21王朝の最後の王プスセンネス2世が任命したリビア人将軍シェションクは、第21王朝の王女を妻とし第22王朝を建てます。21王朝と友好関係を保っていたテーベの神権国家を抑えるために、息子のイウプトをアメン大司祭として送り込み、これ以降テーベの最高権力者はリビア系の第22王朝となりました。

この第22王朝は200年ほど続きますが、その末期にテーベを中心にして下エジプトを支配する同じリビア系の第23王朝と並立していきます。その様子をヌビアのクシュ王国のカシタ王を継いだ息子のピイ王とリビア系の将軍テフナクトが虎視眈々と見ておりました。

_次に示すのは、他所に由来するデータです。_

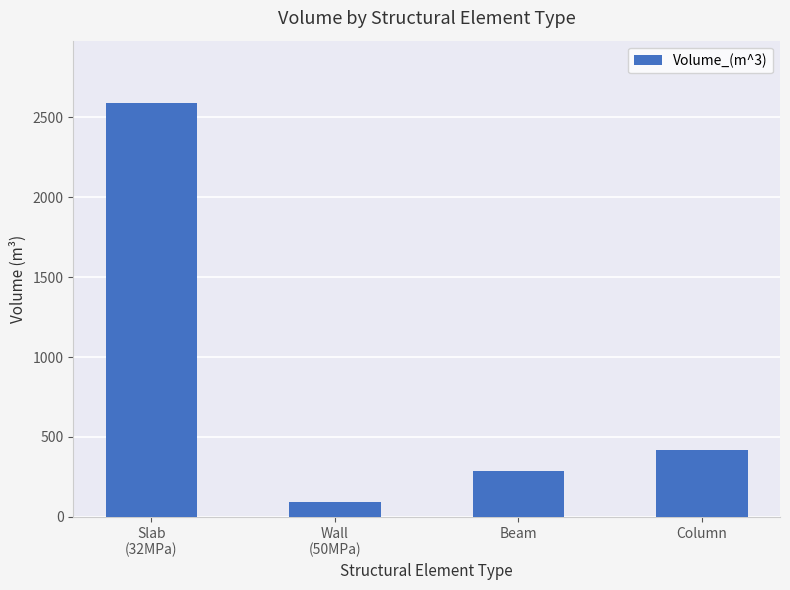

Reading left to right, transcribe all the data shown in this chart.

2591.0	90.7	285.4	415.6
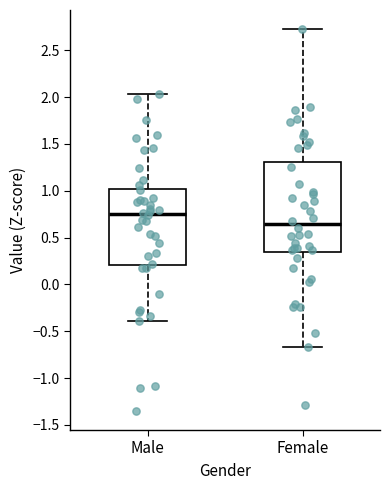

Which box's median line is the highest?

Male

まず、将軍テフナクトは上エジプトを支配してヌビアのクシュ王家に対抗しようというわけです。上エジプトの首都ヘラクレオポリスを陥落させました。ここには同じリビア系王朝がありましたがテフナクトはこれを追い出して23王朝を作ります。 一方、ピイ王はテフナクト王の嫌がらせに対抗して出兵すれば全エジプトを敵に回すことになるとして21年間慎重に構えた後、周到な準備の上出兵しテーベに楽に到着しました。

同じラー太陽神を信仰するヌビアです、テーベのアメン神殿で沐浴したピイ王は、そのままナイル川を下って上エジプトの首都ヘラクレオポリスを目指します。丁度ナイル川を上って来た23王朝群の軍と鉢合ったので打ち負かしてそのままヘラクレオポリスも占領し、更にメンフィスまで進軍を続けました。

メンフィスの抵抗及ばず、テフナクトがメンフィスから逃亡したのをキッカケに、ピイ王は海から一斉攻撃を仕掛けメンフィスもピイ王の手中に納めてしまいました。しかし、せっかく占領したエジプトに魅力を感じなかったのか、ピイ王はヌビアに帰還してしまいました。

邪魔なピイ王が居なくなったので服従を表明していたテフナクトが復活しました。留守に乗り込んでアレクサンドリアの近くサイスにて第24王朝を開始します。テフナクト王もピイ王も死去し、その息子同士の闘いとなりましたが、 テフナクト王の息子バッカリス王はピイ王の息子シャバカ王に破れ殺されてしまいました。

シャバカ王はテーベに新王都を建設しエジプトとヌビアを合わせた大王国の第25王朝を作りました。 ここに第21王朝から受け継がれたリビアの神権国家は終了しました。しかし、順風満帆かと思われた第25王朝も3代目タハルカ王の時にアッシリアの侵攻により壊滅的な打撃を受けタハルカ王は命からがらヌビアに戻ります。

アッシリア王エサルハドンは第24王朝の末裔でそのままサイスの司令官に任命されていたネコ1世をメンフィスの司令長官にして本国に戻ったのを見て、タハルカ王は勢力を持ち直して再びメンフィスを取り戻しました。ネコ1世の要請に応じエサルハドン王は救援に駆け付ける途中で急死したため息子のバニパル王が見事に救援を果たし再びアッシリアに帰ってしまいました。

タハルカ王の死後、息子タヌトアメン王は父の復讐を誓い再びメンフィスを取り戻しますが、またアッシリアの侵略を受け第25王朝は滅亡してしまいました。この戦いでネコ1世はタヌトアメン王と戦い相打ちで戦死していました。 そこで、バニパル王はネコ1世の息子のプサメティコスに上エジプトの統治権を与えて、アッシリアに帰りました。

後を任されたプサメティコスは、ふと南方のテーベにまだアメン女神官長として第25王朝の勢力が残っている事を思い出します。そこで下エジプト侵攻ついでに娘をアメンの最高女神官に就けました。これにより正統性を確保したプサメティコスはエジプト人による第26王朝誕生を宣言します。